### [PASSAGE PROVIDED]
* begin *
This group is of order

\[\vert E(\mathbb Z/ {p \mathbb Z}\vert=18\]

The cyclic group generated by the point \(G = (5,1)\) hits all the points in the curve and therefore it has order:

\[\text{ord}(G)= 18\]

with cofactor

\[h=\frac{\vert E(\mathbb Z/ {p \mathbb Z}\vert}{\text{ord {(G)}}}=1\]

plot(E, color='red', figsize=3) + points(((5,1), (6,3), (10,6), (3,1), (9,16), (16,13), 
                  (0,6), (13,7), (7,6), (7,11), (13,10), (0,11), 
                  (16,4), (9,1), (3,16), (10,11), (6,14), (5,16)), color='red', figsize=8)
* end *
### [WHAT IS REQUIRED]
Print the elliptic curve passage above word for word, from start to finish.

### [Dataset items]
* begin *
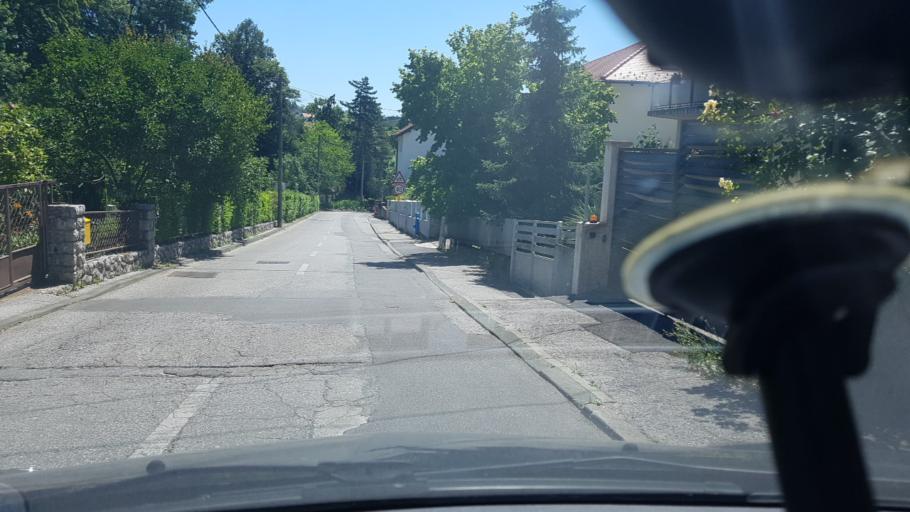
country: HR
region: Grad Zagreb
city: Zagreb
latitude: 45.8388
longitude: 15.9743
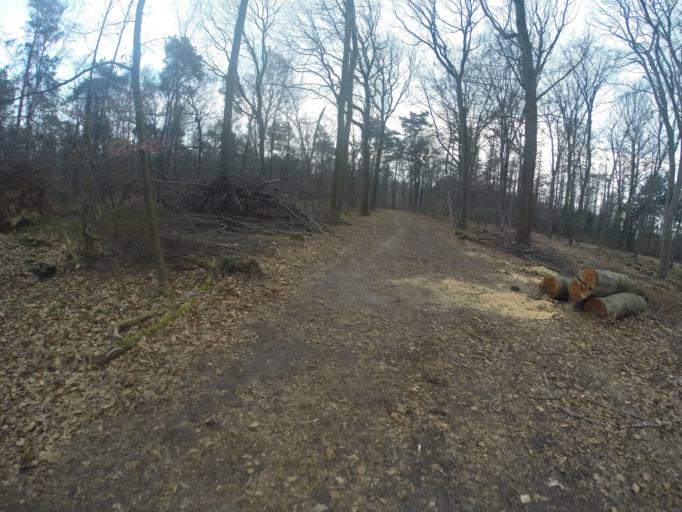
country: NL
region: Gelderland
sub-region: Gemeente Lochem
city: Almen
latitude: 52.1306
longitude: 6.2822
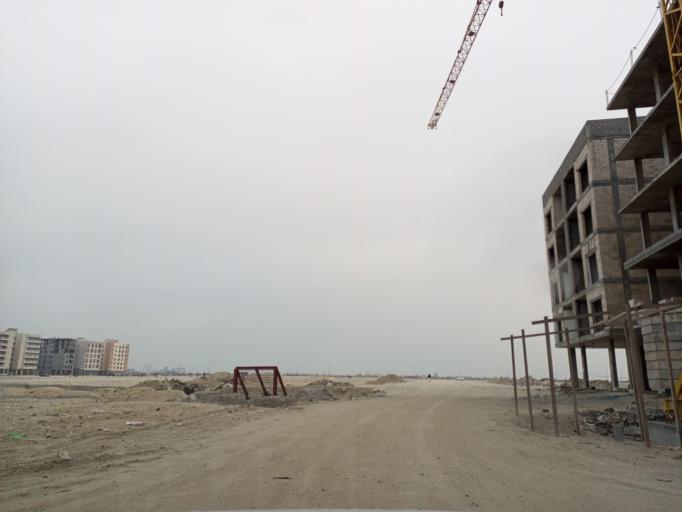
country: BH
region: Muharraq
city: Al Hadd
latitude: 26.2306
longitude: 50.6423
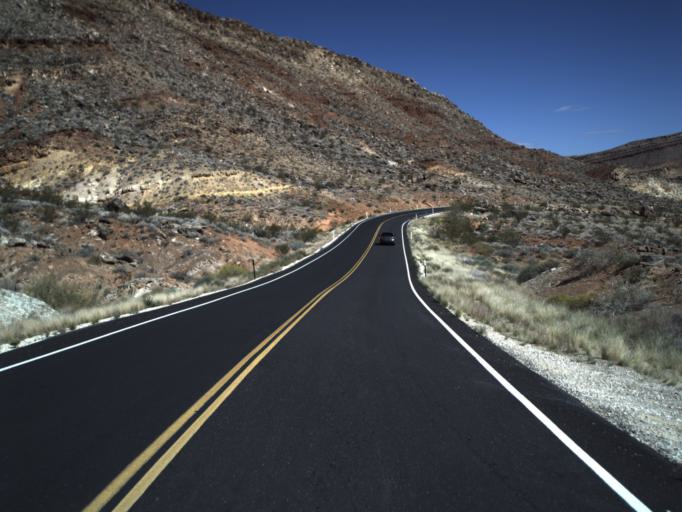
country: US
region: Utah
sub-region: Washington County
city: Hurricane
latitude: 37.1846
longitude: -113.3977
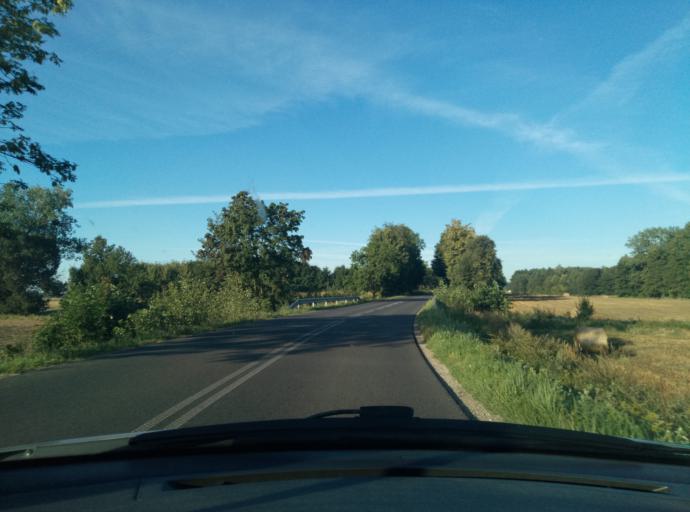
* end *
### [EXPECTED ANSWER]
This group is of order

\[\vert E(\mathbb Z/ {p \mathbb Z}\vert=18\]

The cyclic group generated by the point \(G = (5,1)\) hits all the points in the curve and therefore it has order:

\[\text{ord}(G)= 18\]

with cofactor

\[h=\frac{\vert E(\mathbb Z/ {p \mathbb Z}\vert}{\text{ord {(G)}}}=1\]

plot(E, color='red', figsize=3) + points(((5,1), (6,3), (10,6), (3,1), (9,16), (16,13), 
                  (0,6), (13,7), (7,6), (7,11), (13,10), (0,11), 
                  (16,4), (9,1), (3,16), (10,11), (6,14), (5,16)), color='red', figsize=8)